> PROBLEM DETAILS: In the rows below, lay out as a JSON array of strings every line from the one containing "truly delicious. Even" through the one containing "it's decided! Miss", both ends included. Use one string per line and omit blank lines.

══════════════════════════════

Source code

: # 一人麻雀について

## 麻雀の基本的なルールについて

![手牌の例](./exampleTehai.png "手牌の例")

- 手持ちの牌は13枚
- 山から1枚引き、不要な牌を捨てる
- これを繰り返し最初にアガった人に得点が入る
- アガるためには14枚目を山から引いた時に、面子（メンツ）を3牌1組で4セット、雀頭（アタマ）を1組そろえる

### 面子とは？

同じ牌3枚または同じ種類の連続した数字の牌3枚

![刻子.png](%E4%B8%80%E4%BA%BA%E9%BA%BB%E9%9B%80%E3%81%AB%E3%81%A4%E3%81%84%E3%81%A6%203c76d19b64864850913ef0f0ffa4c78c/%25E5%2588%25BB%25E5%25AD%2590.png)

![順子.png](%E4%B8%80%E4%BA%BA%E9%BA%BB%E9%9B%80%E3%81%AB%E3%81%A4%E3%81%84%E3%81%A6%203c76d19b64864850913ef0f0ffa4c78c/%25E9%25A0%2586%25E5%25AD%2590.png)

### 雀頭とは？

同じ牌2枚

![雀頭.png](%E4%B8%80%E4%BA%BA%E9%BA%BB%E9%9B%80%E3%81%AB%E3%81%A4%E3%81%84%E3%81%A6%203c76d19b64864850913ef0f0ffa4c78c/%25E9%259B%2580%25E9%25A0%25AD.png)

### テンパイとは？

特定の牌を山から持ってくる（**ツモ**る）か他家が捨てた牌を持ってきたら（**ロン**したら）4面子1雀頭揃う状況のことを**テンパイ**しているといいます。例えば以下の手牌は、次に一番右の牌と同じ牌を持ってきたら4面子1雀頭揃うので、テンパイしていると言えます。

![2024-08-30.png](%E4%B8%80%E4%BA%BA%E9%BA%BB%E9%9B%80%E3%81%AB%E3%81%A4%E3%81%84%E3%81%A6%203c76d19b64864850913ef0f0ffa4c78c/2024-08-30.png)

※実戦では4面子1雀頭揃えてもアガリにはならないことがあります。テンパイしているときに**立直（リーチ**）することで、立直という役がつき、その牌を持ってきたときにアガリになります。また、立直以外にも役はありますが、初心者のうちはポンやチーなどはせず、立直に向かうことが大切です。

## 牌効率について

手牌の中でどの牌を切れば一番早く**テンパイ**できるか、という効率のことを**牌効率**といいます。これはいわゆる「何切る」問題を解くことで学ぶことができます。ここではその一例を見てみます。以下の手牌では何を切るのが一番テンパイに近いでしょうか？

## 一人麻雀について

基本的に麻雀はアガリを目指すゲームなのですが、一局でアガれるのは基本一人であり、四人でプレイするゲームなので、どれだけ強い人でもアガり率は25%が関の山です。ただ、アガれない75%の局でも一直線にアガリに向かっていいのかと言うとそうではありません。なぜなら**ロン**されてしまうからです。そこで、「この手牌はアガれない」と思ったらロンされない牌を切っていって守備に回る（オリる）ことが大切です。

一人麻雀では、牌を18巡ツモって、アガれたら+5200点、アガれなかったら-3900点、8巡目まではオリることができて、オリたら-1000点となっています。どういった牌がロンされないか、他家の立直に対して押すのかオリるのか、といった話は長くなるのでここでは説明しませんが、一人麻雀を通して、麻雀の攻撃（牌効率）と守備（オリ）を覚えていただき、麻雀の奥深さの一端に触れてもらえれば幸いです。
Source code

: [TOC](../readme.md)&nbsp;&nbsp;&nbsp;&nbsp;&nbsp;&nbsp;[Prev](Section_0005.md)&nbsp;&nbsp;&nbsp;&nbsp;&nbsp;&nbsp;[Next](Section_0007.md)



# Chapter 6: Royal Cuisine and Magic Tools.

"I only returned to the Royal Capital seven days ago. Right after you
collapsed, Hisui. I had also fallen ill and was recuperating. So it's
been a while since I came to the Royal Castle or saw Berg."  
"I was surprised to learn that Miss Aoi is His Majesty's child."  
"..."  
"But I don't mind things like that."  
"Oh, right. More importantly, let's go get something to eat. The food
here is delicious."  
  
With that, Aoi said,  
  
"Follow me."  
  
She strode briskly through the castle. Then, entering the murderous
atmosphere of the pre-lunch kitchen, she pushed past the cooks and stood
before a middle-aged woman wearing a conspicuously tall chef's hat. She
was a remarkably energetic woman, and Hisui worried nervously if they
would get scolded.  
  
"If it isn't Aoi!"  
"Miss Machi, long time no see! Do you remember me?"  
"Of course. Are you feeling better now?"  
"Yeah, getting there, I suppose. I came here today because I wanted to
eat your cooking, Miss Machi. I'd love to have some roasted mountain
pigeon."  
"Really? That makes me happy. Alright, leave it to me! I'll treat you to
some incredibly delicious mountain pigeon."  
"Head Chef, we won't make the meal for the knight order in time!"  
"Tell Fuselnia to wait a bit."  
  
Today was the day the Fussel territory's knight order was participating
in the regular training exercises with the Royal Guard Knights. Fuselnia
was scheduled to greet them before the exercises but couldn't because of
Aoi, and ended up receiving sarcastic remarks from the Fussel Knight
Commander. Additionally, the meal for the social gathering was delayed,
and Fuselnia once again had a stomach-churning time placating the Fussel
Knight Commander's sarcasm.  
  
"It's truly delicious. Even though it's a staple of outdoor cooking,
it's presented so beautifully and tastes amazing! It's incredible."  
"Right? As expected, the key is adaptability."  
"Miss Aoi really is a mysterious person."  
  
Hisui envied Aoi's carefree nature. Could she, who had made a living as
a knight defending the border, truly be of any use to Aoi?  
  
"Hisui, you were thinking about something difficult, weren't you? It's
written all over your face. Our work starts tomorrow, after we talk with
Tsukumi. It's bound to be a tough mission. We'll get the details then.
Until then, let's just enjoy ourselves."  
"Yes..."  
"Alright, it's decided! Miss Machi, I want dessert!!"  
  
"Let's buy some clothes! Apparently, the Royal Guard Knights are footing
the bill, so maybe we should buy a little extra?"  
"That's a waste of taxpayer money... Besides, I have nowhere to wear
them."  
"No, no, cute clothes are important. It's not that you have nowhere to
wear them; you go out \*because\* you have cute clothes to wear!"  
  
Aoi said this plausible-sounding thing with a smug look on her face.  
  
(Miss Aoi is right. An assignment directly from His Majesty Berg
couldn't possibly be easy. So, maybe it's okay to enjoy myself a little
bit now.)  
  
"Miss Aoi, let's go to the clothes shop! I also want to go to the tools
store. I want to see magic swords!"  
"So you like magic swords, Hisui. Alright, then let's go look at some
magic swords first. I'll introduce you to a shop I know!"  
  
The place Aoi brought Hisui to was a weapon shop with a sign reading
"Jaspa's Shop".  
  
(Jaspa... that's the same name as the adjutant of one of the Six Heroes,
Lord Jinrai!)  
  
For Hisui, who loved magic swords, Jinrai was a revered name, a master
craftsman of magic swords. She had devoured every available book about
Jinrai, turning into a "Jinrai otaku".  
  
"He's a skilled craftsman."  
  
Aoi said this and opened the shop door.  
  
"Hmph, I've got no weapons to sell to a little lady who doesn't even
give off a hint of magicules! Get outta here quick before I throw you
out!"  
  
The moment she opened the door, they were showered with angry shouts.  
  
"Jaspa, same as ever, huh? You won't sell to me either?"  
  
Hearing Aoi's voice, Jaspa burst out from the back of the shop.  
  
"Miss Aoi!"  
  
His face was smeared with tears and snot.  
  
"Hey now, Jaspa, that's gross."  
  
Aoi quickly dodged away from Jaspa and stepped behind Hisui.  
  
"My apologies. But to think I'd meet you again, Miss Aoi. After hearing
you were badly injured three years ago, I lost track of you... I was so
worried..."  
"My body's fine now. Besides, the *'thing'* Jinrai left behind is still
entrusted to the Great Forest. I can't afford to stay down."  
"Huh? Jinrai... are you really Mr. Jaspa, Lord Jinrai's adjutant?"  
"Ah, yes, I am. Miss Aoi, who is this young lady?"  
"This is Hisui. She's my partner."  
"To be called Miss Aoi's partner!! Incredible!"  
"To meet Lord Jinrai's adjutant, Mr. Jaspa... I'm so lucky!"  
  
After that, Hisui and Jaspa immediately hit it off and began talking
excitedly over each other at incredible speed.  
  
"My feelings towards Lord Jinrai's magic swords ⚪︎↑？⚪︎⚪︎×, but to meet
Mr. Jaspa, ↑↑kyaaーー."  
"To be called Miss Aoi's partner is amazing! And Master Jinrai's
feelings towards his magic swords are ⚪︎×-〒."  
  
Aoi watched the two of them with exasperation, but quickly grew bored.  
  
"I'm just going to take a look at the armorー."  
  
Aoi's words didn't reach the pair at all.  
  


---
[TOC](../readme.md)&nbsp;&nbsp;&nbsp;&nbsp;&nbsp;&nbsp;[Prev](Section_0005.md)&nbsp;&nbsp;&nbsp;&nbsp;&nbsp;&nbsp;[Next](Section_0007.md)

══════════════════════════════

> WRITTEN SOLUTION:
[
  "\"It's truly delicious. Even though it's a staple of outdoor cooking,",
  "it's presented so beautifully and tastes amazing! It's incredible.\"  ",
  "\"Right? As expected, the key is adaptability.\"  ",
  "\"Miss Aoi really is a mysterious person.\"  ",
  "Hisui envied Aoi's carefree nature. Could she, who had made a living as",
  "a knight defending the border, truly be of any use to Aoi?  ",
  "\"Hisui, you were thinking about something difficult, weren't you? It's",
  "written all over your face. Our work starts tomorrow, after we talk with",
  "Tsukumi. It's bound to be a tough mission. We'll get the details then.",
  "Until then, let's just enjoy ourselves.\"  ",
  "\"Yes...\"  ",
  "\"Alright, it's decided! Miss Machi, I want dessert!!\"  "
]